The flowery words always flow when founders sell their franchise brands to private equity firms. At the time of the sale to FundCorp out of Texas and its affiliate KeyCorp, Butler said in a statement, “I am so excited about FundCorp leading the way for Gigi’s Cupcakes. We now have the opportunity to experience tremendous growth.”
But as shown by the rare honesty of Butler, who was a Franchise Times cover story in January 2015 and stopped to visit with an update at a recent trade show, the good feelings don’t always hold. For her, the hardest part is remaining the face of the brand, appearing on behalf of Gigi’s to tell her unique story, but having no voting interest or control with the franchisor.
“Your name and your face is on it. The hate mail—and the fan mail—still comes to me,” she said, adding she’ll get a note when a store in Milwaukee, say, runs out of cupcakes. “I’m still the face.” In fact, she makes appearances at trade shows and grand openings to promote the cupcake chain, which had about 100 units at the time of the sale and two years later has about the same number.
Dueling lawsuits by KeyCorp against franchisees and franchisees against KeyCorp, detailed in the May issue, are painful to her, yet something she said she predicted.
She told the board “if you make these four changes you will get sued,” and they said “oh no, don’t worry,” yet it came to pass, she said, while adding many of the franchisees involved were a problem before the sale and remain so afterward.
KeyCorp and Gigi’s execs declined an interview request, but Gigi’s Franchising CEO Judy Renfrow sent a statement that said in part: “Not only does her history and passion for the company make her the perfect spokesperson, it also allows her to still be involved as we take Gigi’s Cupcakes to the next level of growth both through expansion of the franchise system as well as new offerings such as the recent introduction of nationwide delivery.”

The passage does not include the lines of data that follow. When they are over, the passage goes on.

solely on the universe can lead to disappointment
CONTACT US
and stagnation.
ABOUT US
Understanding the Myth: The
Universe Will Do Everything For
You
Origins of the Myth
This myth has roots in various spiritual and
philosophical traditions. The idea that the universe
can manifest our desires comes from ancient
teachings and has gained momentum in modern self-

Now Butler is working on her next chapter, and true to her back story—broke cleaning person and aspiring country singer turned Gigi’s founder with $300—she has big aspirations. “I’m now re-building my brand,” she said, emphasizing the ‘my.’
Her book is out this fall from Simon & Schuster, titled “The Secret Ingredient” and featuring a family recipe at the end of every chapter and a business lesson at the beginning. For example: “Be brave, be bold. It’s the hard knocks experience of business.”
She’s developing a line of cooking utensils under her name, such as tea towels and spoons and a whisk. The tag line is, “Where there’s a whisk there’s a way,” and she even wrote a jingle, which she proceeds to sing aloud. The idea is, if she has to paddle across a river with this whisk she can. “It’s—don’t mess with my whisk,” she says with a laugh, striking a tough pose.
She has a deal for Gigi’s branded cabinets with Serenade Cabinetry out of Pennsylvania, and she will begin touring and doing cooking shows for all the designers. The difference between her and other housewares celebrities, she figures, is authenticity. “I’ve cleaned more cabinets than anybody on the planet,” she said.
She’s recording a TED talk, and she said to do one of those popular 15- to 22-minute talks “you have to be able to support your theory. My theory was, sweet dreams die hard.”
Her ultimate goal is to do a cooking show. “I want to be the next Martha Stewart,” she declares, then pauses. “Without the prison sentence,” and she whisks herself away toward her next appearance.